*INFORMATION GIVEN:*
*** Block opens ***

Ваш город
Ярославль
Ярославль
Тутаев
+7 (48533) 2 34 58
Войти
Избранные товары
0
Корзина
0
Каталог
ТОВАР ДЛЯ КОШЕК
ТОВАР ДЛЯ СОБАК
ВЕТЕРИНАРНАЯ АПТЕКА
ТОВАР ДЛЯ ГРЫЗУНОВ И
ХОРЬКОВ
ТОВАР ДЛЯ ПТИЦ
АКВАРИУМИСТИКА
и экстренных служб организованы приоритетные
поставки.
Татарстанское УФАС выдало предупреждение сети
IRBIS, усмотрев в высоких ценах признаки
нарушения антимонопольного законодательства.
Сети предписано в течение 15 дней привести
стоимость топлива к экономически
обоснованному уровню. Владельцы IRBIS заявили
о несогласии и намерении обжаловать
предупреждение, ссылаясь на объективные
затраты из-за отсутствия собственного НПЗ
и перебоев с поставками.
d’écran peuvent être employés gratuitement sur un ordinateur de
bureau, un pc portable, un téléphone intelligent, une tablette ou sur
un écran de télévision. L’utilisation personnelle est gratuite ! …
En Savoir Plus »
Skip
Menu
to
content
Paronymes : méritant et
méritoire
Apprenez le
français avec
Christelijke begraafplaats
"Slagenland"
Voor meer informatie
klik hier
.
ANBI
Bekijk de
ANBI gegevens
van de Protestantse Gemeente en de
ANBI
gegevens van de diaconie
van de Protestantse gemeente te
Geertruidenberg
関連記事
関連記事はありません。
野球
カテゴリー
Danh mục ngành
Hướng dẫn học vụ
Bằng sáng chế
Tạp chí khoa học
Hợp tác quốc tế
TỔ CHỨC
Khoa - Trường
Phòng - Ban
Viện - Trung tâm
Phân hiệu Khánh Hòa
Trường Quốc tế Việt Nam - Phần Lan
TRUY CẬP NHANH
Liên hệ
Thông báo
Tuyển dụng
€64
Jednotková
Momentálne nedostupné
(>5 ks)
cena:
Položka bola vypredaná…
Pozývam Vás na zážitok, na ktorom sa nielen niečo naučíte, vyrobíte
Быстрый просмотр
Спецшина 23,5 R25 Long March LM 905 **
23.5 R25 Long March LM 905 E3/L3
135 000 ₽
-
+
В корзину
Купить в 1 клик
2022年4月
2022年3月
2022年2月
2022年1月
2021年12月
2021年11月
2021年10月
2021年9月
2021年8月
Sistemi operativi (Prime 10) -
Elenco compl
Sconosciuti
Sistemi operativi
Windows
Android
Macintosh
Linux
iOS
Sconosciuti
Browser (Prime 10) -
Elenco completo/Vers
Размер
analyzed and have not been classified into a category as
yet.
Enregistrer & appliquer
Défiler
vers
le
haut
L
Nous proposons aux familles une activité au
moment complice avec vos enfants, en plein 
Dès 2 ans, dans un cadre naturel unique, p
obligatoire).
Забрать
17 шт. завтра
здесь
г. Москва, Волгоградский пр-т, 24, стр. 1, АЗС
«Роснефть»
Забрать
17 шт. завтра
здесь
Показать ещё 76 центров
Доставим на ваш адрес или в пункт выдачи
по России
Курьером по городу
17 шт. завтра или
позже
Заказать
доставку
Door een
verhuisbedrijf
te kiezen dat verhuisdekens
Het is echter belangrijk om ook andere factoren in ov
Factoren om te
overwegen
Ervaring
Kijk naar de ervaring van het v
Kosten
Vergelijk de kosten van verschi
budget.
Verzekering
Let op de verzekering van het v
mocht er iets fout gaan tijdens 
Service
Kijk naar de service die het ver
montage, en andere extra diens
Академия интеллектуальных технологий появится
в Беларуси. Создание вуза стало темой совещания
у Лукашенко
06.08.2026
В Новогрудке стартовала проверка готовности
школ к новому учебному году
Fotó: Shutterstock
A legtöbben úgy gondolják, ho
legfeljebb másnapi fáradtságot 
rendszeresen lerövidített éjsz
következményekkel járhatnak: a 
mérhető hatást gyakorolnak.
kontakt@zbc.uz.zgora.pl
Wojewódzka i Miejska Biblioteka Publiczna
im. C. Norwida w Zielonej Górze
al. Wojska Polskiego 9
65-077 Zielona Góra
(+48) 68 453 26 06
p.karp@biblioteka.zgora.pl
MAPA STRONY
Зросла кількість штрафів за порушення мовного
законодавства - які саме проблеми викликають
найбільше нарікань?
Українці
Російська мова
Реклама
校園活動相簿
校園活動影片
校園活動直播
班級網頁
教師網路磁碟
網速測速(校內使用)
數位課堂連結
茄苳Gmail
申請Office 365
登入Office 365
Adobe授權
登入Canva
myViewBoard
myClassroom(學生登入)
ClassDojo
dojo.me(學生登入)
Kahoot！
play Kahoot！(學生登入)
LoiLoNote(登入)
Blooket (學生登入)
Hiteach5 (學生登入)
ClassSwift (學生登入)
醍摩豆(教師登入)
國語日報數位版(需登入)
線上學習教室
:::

*** Block closes ***

*INSTRUCTION:*
Render the rows above as a Markdown table, from the very first line through the line containing "обоснованному уровню. Владельцы IRBIS заявили". Use two columns, No. and Line, give each line its own number, and leave out blank lines.

*ANSWER BOX:*
| No. | Line |
|---|---|
| 1 | Ваш город |
| 2 | Ярославль |
| 3 | Ярославль |
| 4 | Тутаев |
| 5 | +7 (48533) 2 34 58 |
| 6 | Войти |
| 7 | Избранные товары |
| 8 | 0 |
| 9 | Корзина |
| 10 | 0 |
| 11 | Каталог |
| 12 | ТОВАР ДЛЯ КОШЕК |
| 13 | ТОВАР ДЛЯ СОБАК |
| 14 | ВЕТЕРИНАРНАЯ АПТЕКА |
| 15 | ТОВАР ДЛЯ ГРЫЗУНОВ И |
| 16 | ХОРЬКОВ |
| 17 | ТОВАР ДЛЯ ПТИЦ |
| 18 | АКВАРИУМИСТИКА |
| 19 | и экстренных служб организованы приоритетные |
| 20 | поставки. |
| 21 | Татарстанское УФАС выдало предупреждение сети |
| 22 | IRBIS, усмотрев в высоких ценах признаки |
| 23 | нарушения антимонопольного законодательства. |
| 24 | Сети предписано в течение 15 дней привести |
| 25 | стоимость топлива к экономически |
| 26 | обоснованному уровню. Владельцы IRBIS заявили |